(What you will do) Before printing, remove every picture; then print the lines below exactly, from the first line through the line containing "49: (313, 249, 3.07)".

(Information provided)
============================================================
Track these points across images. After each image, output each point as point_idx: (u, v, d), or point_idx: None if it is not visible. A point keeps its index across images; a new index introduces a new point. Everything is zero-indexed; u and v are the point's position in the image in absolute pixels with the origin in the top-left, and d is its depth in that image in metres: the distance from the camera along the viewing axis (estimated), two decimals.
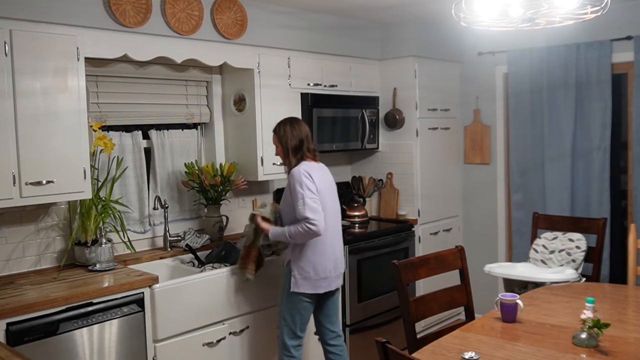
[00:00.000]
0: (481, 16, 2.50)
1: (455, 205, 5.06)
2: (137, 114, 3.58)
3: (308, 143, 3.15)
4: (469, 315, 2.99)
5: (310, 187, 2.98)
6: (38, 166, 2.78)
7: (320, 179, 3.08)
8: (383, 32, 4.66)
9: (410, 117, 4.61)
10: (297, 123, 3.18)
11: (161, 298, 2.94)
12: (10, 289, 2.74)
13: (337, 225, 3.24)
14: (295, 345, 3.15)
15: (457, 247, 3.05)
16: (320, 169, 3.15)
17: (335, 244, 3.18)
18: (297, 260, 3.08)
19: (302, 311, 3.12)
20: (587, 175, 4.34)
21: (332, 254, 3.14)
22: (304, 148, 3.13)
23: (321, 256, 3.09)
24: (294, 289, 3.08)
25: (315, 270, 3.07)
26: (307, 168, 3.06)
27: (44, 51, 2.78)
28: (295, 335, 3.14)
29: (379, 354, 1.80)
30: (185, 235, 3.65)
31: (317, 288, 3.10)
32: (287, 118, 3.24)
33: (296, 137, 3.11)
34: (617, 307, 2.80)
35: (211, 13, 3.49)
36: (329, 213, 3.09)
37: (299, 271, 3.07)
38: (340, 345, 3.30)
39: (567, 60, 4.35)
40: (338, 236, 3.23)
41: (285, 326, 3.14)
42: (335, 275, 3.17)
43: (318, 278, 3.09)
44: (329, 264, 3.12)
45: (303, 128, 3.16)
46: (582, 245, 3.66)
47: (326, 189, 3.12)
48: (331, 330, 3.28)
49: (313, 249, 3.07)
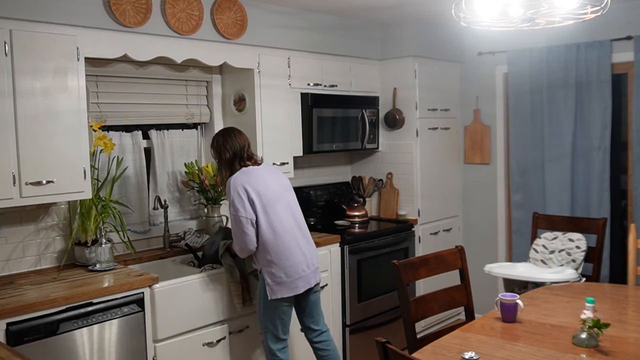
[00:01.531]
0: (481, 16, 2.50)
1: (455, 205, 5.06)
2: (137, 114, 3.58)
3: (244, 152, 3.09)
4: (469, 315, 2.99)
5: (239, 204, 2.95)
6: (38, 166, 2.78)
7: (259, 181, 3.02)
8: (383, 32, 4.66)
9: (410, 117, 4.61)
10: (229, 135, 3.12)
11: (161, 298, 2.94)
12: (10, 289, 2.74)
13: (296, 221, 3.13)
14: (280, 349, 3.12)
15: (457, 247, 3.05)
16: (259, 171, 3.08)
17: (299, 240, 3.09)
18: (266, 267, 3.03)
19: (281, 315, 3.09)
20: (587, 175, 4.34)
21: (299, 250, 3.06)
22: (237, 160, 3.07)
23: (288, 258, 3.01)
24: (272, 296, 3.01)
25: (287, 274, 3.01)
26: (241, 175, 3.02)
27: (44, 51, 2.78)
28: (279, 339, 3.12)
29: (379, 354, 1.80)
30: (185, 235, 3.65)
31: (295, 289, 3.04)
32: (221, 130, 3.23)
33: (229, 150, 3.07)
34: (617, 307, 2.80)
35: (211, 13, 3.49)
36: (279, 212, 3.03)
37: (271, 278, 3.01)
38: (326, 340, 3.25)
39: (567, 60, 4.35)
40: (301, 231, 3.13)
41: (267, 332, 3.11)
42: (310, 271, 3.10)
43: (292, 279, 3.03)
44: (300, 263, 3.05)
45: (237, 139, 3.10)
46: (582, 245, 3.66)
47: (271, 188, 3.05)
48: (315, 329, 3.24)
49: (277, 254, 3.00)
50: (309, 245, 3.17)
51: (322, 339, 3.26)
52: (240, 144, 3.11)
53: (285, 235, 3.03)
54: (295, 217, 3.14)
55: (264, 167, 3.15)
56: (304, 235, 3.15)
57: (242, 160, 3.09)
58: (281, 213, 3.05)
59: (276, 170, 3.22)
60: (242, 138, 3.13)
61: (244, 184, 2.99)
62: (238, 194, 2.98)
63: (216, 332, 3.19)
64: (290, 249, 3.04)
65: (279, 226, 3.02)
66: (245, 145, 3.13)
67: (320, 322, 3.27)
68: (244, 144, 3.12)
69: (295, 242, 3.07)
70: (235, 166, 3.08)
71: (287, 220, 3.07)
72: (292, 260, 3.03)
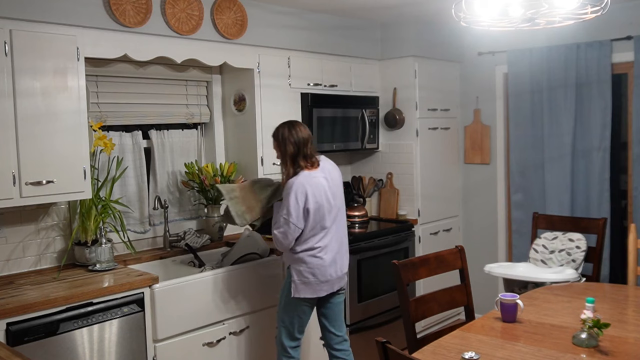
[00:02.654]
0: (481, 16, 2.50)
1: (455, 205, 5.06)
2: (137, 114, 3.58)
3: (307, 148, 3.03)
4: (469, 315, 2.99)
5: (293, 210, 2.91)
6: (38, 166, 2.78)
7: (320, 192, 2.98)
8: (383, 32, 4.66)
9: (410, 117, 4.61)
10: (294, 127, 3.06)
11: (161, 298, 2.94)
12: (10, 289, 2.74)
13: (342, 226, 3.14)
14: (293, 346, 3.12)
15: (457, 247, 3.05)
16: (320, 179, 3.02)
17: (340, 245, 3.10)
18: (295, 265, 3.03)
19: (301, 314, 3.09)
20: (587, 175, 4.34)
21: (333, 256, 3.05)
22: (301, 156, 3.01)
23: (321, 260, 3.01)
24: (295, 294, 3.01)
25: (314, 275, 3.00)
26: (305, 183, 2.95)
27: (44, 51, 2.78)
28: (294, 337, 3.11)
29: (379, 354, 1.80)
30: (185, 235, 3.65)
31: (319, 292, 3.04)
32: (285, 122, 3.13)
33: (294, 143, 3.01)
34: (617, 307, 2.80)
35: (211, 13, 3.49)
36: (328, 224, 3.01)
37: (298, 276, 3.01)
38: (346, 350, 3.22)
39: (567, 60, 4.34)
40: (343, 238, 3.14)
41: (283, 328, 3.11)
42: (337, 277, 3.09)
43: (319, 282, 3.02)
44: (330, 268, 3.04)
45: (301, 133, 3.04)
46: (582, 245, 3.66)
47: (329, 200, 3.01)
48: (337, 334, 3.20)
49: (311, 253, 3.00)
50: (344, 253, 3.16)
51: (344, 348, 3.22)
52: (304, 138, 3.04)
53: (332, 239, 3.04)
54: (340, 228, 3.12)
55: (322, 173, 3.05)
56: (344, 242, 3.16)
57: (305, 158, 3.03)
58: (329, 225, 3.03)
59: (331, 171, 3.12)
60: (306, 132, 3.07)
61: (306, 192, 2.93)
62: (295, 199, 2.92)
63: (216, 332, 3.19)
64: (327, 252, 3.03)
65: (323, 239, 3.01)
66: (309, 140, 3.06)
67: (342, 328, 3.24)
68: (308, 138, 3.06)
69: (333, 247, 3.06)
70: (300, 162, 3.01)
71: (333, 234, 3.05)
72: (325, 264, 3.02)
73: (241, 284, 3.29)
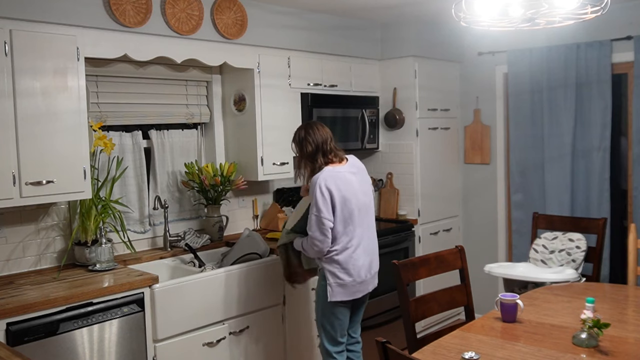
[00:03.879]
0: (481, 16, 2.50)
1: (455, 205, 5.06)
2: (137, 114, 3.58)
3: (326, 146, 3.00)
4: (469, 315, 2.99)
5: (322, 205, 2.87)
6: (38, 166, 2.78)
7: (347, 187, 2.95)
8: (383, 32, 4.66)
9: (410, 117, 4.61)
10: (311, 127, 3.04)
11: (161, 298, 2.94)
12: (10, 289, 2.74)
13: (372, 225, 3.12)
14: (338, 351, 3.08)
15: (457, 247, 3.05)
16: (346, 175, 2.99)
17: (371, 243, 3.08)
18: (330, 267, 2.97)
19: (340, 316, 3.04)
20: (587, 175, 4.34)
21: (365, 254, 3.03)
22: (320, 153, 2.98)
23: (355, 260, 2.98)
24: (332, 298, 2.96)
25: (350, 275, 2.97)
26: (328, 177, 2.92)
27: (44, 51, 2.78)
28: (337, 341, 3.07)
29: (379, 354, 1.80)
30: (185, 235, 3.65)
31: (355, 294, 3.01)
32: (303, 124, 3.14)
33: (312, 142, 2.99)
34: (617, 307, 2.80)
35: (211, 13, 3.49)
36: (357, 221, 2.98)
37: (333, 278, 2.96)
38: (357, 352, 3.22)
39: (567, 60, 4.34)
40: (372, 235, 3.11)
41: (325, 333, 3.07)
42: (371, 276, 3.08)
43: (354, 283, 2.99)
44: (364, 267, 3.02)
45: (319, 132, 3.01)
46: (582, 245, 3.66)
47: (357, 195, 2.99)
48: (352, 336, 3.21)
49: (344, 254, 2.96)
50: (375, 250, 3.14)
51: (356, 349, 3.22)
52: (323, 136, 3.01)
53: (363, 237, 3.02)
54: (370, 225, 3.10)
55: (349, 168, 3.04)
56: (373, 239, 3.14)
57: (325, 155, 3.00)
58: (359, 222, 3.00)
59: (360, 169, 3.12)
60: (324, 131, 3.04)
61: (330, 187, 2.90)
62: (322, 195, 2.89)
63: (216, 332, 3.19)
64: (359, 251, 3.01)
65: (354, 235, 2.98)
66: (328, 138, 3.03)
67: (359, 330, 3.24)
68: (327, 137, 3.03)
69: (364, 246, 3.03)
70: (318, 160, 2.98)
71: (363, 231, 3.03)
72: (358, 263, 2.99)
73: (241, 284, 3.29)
============================================================
(Exercise response)
Track these points across images. After each image, output each point as point_idx: (u, v, d), or point_idx: None if it is not visible. A point keeps its index across images; a new index introduces a new point. Everything is zero-indexed; u and v are the point's position in the image in absolute pixels with the origin in the top-left, and d is its depth in that image in metres: the distance from the camera along the viewing axis (estimated), two decimals.
[00:00.000]
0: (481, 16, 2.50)
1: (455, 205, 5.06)
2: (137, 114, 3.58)
3: (308, 143, 3.15)
4: (469, 315, 2.99)
5: (310, 187, 2.98)
6: (38, 166, 2.78)
7: (320, 179, 3.08)
8: (383, 32, 4.66)
9: (410, 117, 4.61)
10: (297, 123, 3.18)
11: (161, 298, 2.94)
12: (10, 289, 2.74)
13: (337, 225, 3.24)
14: (295, 345, 3.15)
15: (457, 247, 3.05)
16: (320, 169, 3.15)
17: (335, 244, 3.18)
18: (297, 260, 3.08)
19: (302, 311, 3.12)
20: (587, 175, 4.34)
21: (332, 254, 3.14)
22: (304, 148, 3.13)
23: (321, 256, 3.09)
24: (294, 289, 3.08)
25: (315, 270, 3.07)
26: (307, 168, 3.06)
27: (44, 51, 2.78)
28: (295, 335, 3.14)
29: (379, 354, 1.80)
30: (185, 235, 3.65)
31: (317, 288, 3.10)
32: (287, 118, 3.24)
33: (296, 137, 3.11)
34: (617, 307, 2.80)
35: (211, 13, 3.49)
36: (329, 213, 3.09)
37: (299, 271, 3.07)
38: (340, 345, 3.30)
39: (567, 60, 4.35)
40: (338, 236, 3.23)
41: (285, 326, 3.14)
42: (335, 275, 3.17)
43: (318, 278, 3.09)
44: (329, 264, 3.12)
45: (303, 128, 3.16)
46: (582, 245, 3.66)
47: (326, 189, 3.12)
48: (331, 330, 3.28)
49: (313, 249, 3.07)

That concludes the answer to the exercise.